Demand for bonds tends to depend on investor confidence. When markets are confident about the economic future, they tend to invest more in stocks. This is because bonds, while less risky, generally produce a lower return.

But when investors worry about the economy, they often turn to bonds. Because, in these circumstances, they prioritize security over earnings. They want to protect their capital from risk.

That’s why we look at the stock markets, gold prices, and the CNN Business Fear and Greed Index when we assess the direction of mortgage rates. But the relationships between these rates and these measures (plus oil prices) are much less direct than those between rates and 10-year Treasury yields.

And reading them all is as much an art as it is a science.


Through much of 2020, the overall trend for mortgage rates was clearly downward. And a new all-time low was set 16 times last year, according to Freddie Mac.

The most recent weekly record low occurred on January 7, when it stood at 2.65% for 30-year fixed-rate mortgages.

Since then, the picture has been mixed with extended periods of ups and downs. Unfortunately, since September, the increases have intensified.

Freddie 21st of October report puts this weekly average for 30-year fixed rate mortgages at 3.09% (with 0.7 fees and points), up from previous weeks 3.05%.

Expert mortgage rate forecasts

In the longer term, Fannie Mae, Freddie Mac and the Mortgage Bankers Association (MBA) each have a team of economists dedicated to monitoring and forecasting developments in the economy, the real estate sector and mortgage rates. .

And here are their current rate forecasts for the remaining current quarter of 2021 (Q4 / 21) and the first three quarters of 2022 (Q1 / 22, Q2 / 22 and Q3 / 22).

The figures in the table below are for 30 year fixed rate mortgages.

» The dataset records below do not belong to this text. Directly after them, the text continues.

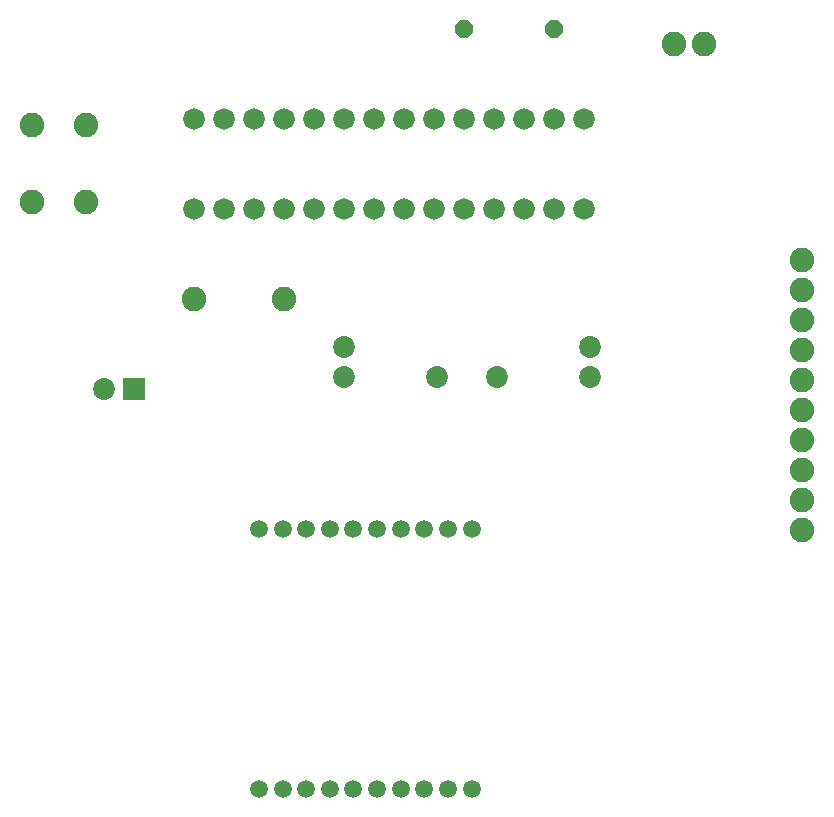
<source format=gbr>
G04 EAGLE Gerber RS-274X export*
G75*
%MOMM*%
%FSLAX34Y34*%
%LPD*%
%INSoldermask Top*%
%IPPOS*%
%AMOC8*
5,1,8,0,0,1.08239X$1,22.5*%
G01*
%ADD10C,1.854200*%
%ADD11R,1.854200X1.854200*%
%ADD12C,2.082800*%
%ADD13P,1.649562X8X22.500000*%
%ADD14C,1.828800*%
%ADD15C,1.511200*%


D10*
X431800Y479900D03*
X431800Y505300D03*
X640400Y479900D03*
X640400Y505300D03*
D11*
X253800Y469900D03*
D10*
X228800Y469900D03*
D12*
X711200Y762000D03*
X736600Y762000D03*
X304800Y546100D03*
X381000Y546100D03*
D13*
X533400Y774700D03*
X609600Y774700D03*
D12*
X167894Y627888D03*
X167894Y692912D03*
X213106Y627888D03*
X213106Y692912D03*
D14*
X304800Y622300D03*
X330200Y622300D03*
X355600Y622300D03*
X381000Y622300D03*
X406400Y622300D03*
X431800Y622300D03*
X457200Y622300D03*
X482600Y622300D03*
X508000Y622300D03*
X533400Y622300D03*
X558800Y622300D03*
X584200Y622300D03*
X609600Y622300D03*
X635000Y622300D03*
X635000Y698500D03*
X609600Y698500D03*
X584200Y698500D03*
X558800Y698500D03*
X533400Y698500D03*
X508000Y698500D03*
X482600Y698500D03*
X457200Y698500D03*
X431800Y698500D03*
X406400Y698500D03*
X381000Y698500D03*
X355600Y698500D03*
X330200Y698500D03*
X304800Y698500D03*
D15*
X359900Y131300D03*
X379900Y131300D03*
X399900Y131300D03*
X419900Y131300D03*
X439900Y131300D03*
X459900Y131300D03*
X479900Y131300D03*
X499900Y131300D03*
X519900Y131300D03*
X539900Y131300D03*
X539900Y351300D03*
X519900Y351300D03*
X499900Y351300D03*
X479900Y351300D03*
X459900Y351300D03*
X439900Y351300D03*
X419900Y351300D03*
X399900Y351300D03*
X379900Y351300D03*
X359900Y351300D03*
D10*
X510700Y479900D03*
X561500Y479900D03*
D12*
X820000Y350000D03*
X820000Y375400D03*
X820000Y400800D03*
X820000Y426200D03*
X820000Y451600D03*
X820000Y477000D03*
X820000Y502400D03*
X820000Y527800D03*
X820000Y553200D03*
X820000Y578600D03*
M02*

</source>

Fannie’s and Freddie’s were released on October 15 and the MBAs on October 18.

ForecasterT4 / 21T1 / 22T2 / 22Q3 / 22
Fannie Mae3.1%3.2% 3.2%3.3%
Freddie mac3.2%3.4% 3.5%3.6%
MBA3.1%3.3% 3.5%3.7%

However, given so many unknowables, the entire current crop of forecasts may be even more speculative than usual.

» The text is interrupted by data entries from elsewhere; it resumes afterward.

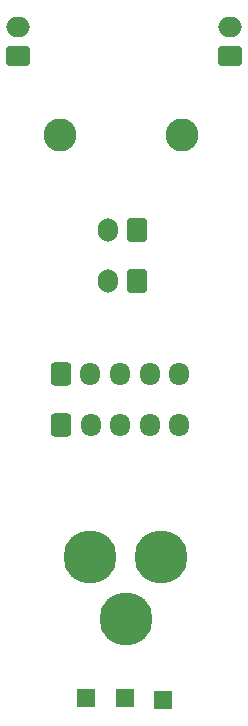
<source format=gbr>
%TF.GenerationSoftware,KiCad,Pcbnew,8.0.1*%
%TF.CreationDate,2024-12-04T21:12:56-05:00*%
%TF.ProjectId,solouno_sidepanel,736f6c6f-756e-46f5-9f73-69646570616e,rev?*%
%TF.SameCoordinates,Original*%
%TF.FileFunction,Soldermask,Top*%
%TF.FilePolarity,Negative*%
%FSLAX46Y46*%
G04 Gerber Fmt 4.6, Leading zero omitted, Abs format (unit mm)*
G04 Created by KiCad (PCBNEW 8.0.1) date 2024-12-04 21:12:56*
%MOMM*%
%LPD*%
G01*
G04 APERTURE LIST*
G04 Aperture macros list*
%AMRoundRect*
0 Rectangle with rounded corners*
0 $1 Rounding radius*
0 $2 $3 $4 $5 $6 $7 $8 $9 X,Y pos of 4 corners*
0 Add a 4 corners polygon primitive as box body*
4,1,4,$2,$3,$4,$5,$6,$7,$8,$9,$2,$3,0*
0 Add four circle primitives for the rounded corners*
1,1,$1+$1,$2,$3*
1,1,$1+$1,$4,$5*
1,1,$1+$1,$6,$7*
1,1,$1+$1,$8,$9*
0 Add four rect primitives between the rounded corners*
20,1,$1+$1,$2,$3,$4,$5,0*
20,1,$1+$1,$4,$5,$6,$7,0*
20,1,$1+$1,$6,$7,$8,$9,0*
20,1,$1+$1,$8,$9,$2,$3,0*%
G04 Aperture macros list end*
%ADD10C,4.500000*%
%ADD11RoundRect,0.250000X0.600000X0.750000X-0.600000X0.750000X-0.600000X-0.750000X0.600000X-0.750000X0*%
%ADD12O,1.700000X2.000000*%
%ADD13R,1.500000X1.500000*%
%ADD14RoundRect,0.250000X-0.600000X-0.725000X0.600000X-0.725000X0.600000X0.725000X-0.600000X0.725000X0*%
%ADD15O,1.700000X1.950000*%
%ADD16C,2.800000*%
%ADD17RoundRect,0.250000X0.750000X-0.600000X0.750000X0.600000X-0.750000X0.600000X-0.750000X-0.600000X0*%
%ADD18O,2.000000X1.700000*%
G04 APERTURE END LIST*
D10*
%TO.C,A1*%
X186900000Y-112503848D03*
X189900000Y-117700000D03*
X192900000Y-112503848D03*
%TD*%
D11*
%TO.C,CN1*%
X190880000Y-84830000D03*
D12*
X188380000Y-84830000D03*
%TD*%
D13*
%TO.C,T3*%
X186530000Y-124440000D03*
%TD*%
%TO.C,T2*%
X189820000Y-124450000D03*
%TD*%
D14*
%TO.C,E1*%
X184460000Y-101340000D03*
D15*
X186960000Y-101340000D03*
X189460000Y-101340000D03*
X191960000Y-101340000D03*
X194460000Y-101340000D03*
%TD*%
D13*
%TO.C,T1*%
X193040000Y-124580000D03*
%TD*%
D16*
%TO.C,S1*%
X184380000Y-76770000D03*
%TD*%
%TO.C,S2*%
X194690000Y-76770000D03*
%TD*%
D17*
%TO.C,PW1*%
X180770000Y-70100000D03*
D18*
X180770000Y-67600000D03*
%TD*%
D14*
%TO.C,E2*%
X184430000Y-97010000D03*
D15*
X186930000Y-97010000D03*
X189430000Y-97010000D03*
X191930000Y-97010000D03*
X194430000Y-97010000D03*
%TD*%
D17*
%TO.C,PW2*%
X198770000Y-70100000D03*
D18*
X198770000Y-67600000D03*
%TD*%
D11*
%TO.C,CN2*%
X190910000Y-89150000D03*
D12*
X188410000Y-89150000D03*
%TD*%
M02*

</source>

All of these forecasts call for at least slightly higher mortgage rates soon enough.

Find your lowest rate today

Some lenders have been frightened by the pandemic. And they limit their offers to the more vanilla mortgages and refinances.

But others remain courageous. And you can still probably find the cash refinance, investment mortgage, or jumbo loan that you want. Just shop more widely.

But, of course, you should be doing a lot of comparison regardless of what type of mortgage you want. As a federal regulator, the Consumer Financial Protection Bureau said:

Shopping around for your mortgage can save you money. It may not seem like much, but saving even a quarter of a point of interest on your mortgage saves you thousands of dollars over the life of your loan.

Check your new rate (October 27, 2021)

Mortgage rate methodology

Mortgage Reports receive daily rates based on selected criteria from multiple lending partners. We arrive at an average rate and an APR for each type of loan to display in our graph. Because we average a range of rates, it gives you a better idea of ​​what you might find in the market. In addition, we average the rates for the same types of loans. For example, fixed FHA with fixed FHA. The end result is a good overview of the daily rates and how they have changed over time.